Şarta bağlı alacaklar da cari hesap sözleşmesine geçirilebilir. Hesabın kesilmesi zamanında şart gerçekleşmemişse alacak hesaptan silinir.

Bir Alacağın Cari Hesaba Kaydedilmesinin Hükmü Nedir?

Cari hesaba geçirilecek alacakların hangileri olduğuna taraflar karar vermektedir. Belirli bir sözleşme ilişkisinden doğan alacakların kaydedilmesi veya tarafların aralarındaki her türlü ilişkiden kaynaklanan alacakların kaydedilmesi mümkündür.
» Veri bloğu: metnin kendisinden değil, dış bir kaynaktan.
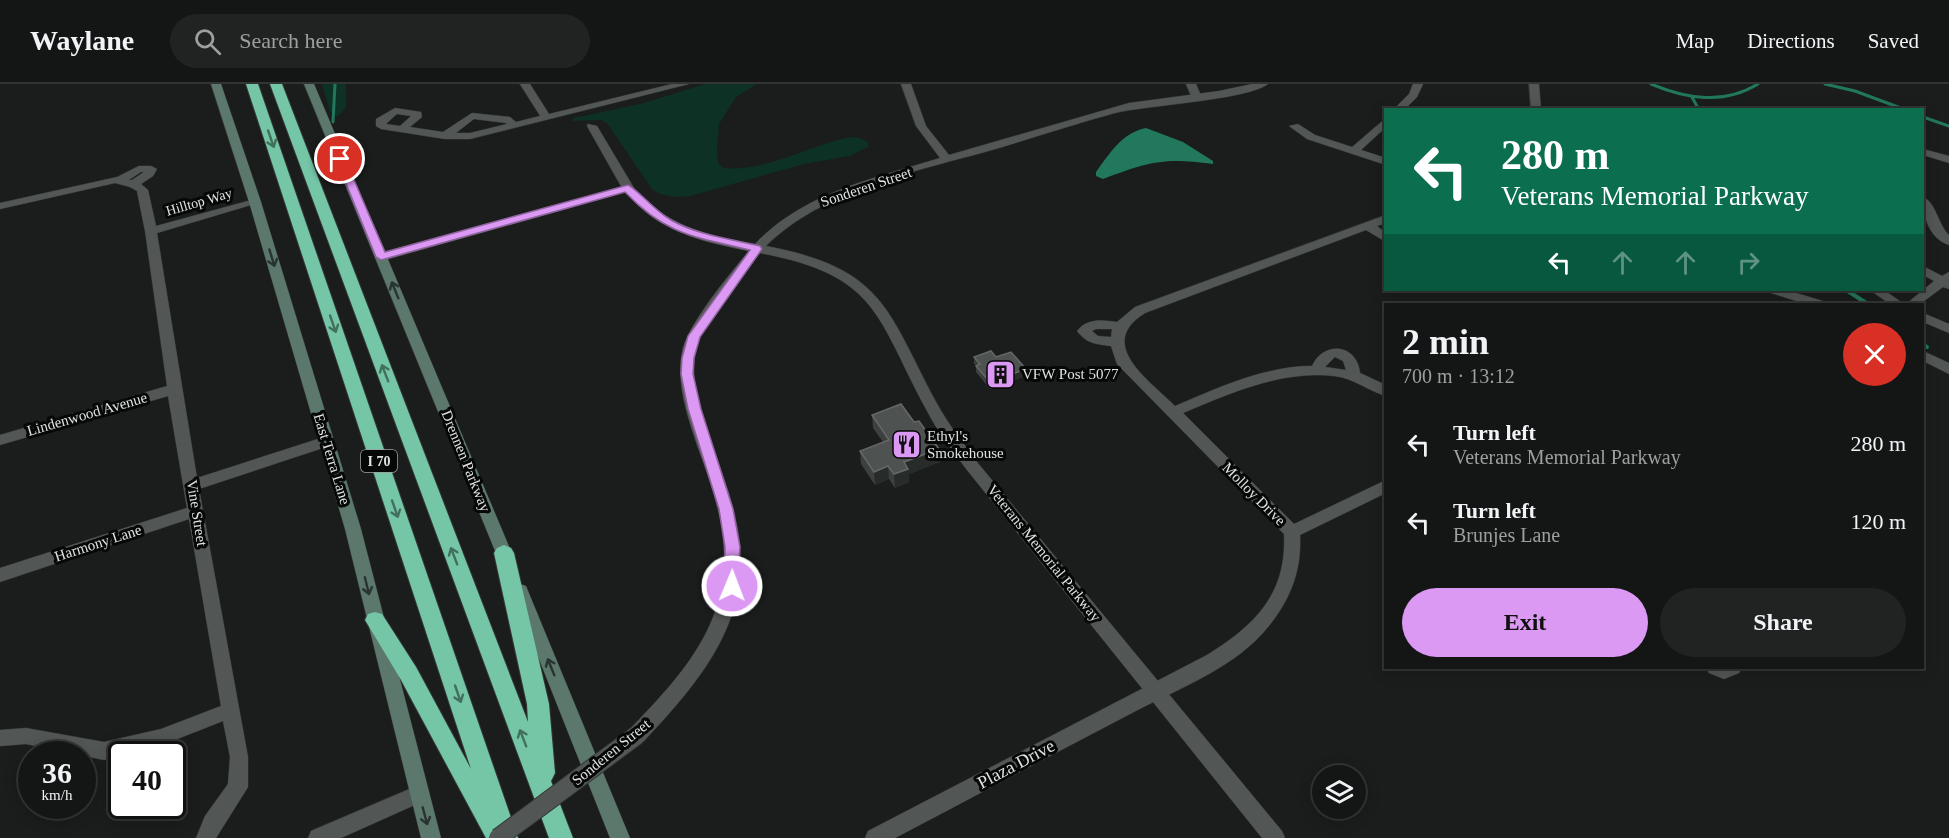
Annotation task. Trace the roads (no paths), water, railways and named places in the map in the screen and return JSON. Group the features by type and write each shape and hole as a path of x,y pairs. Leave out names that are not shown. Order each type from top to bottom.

Kural olarak, gelecekte doğacak alacakların ve borçların kaydedilmesi söz konusudur. Ancak doğmuş mevcut bir borcun da cari hesap sözleşmesine kaydedilmesine bir engel yoktur.

Cari hesap sözleşmesine kaydedilen alacaklar tek başlarına talep ve dava edilemezler. Buna bütünlük ilkesi adı verilmektedir. Cari hesaba kaydedilen alacak ve borç kalemleri bir bütün oluşturur ve cari hesap kesilinceye kadar taraflardan hiçbiri alacaklı veya borçlu kabul edilmez. Ancak cari hesaba kaydedilmiş ve bedeli ödenmemiş bir senet için ayrıca takip ve dava yoluna gitmek mümkündür.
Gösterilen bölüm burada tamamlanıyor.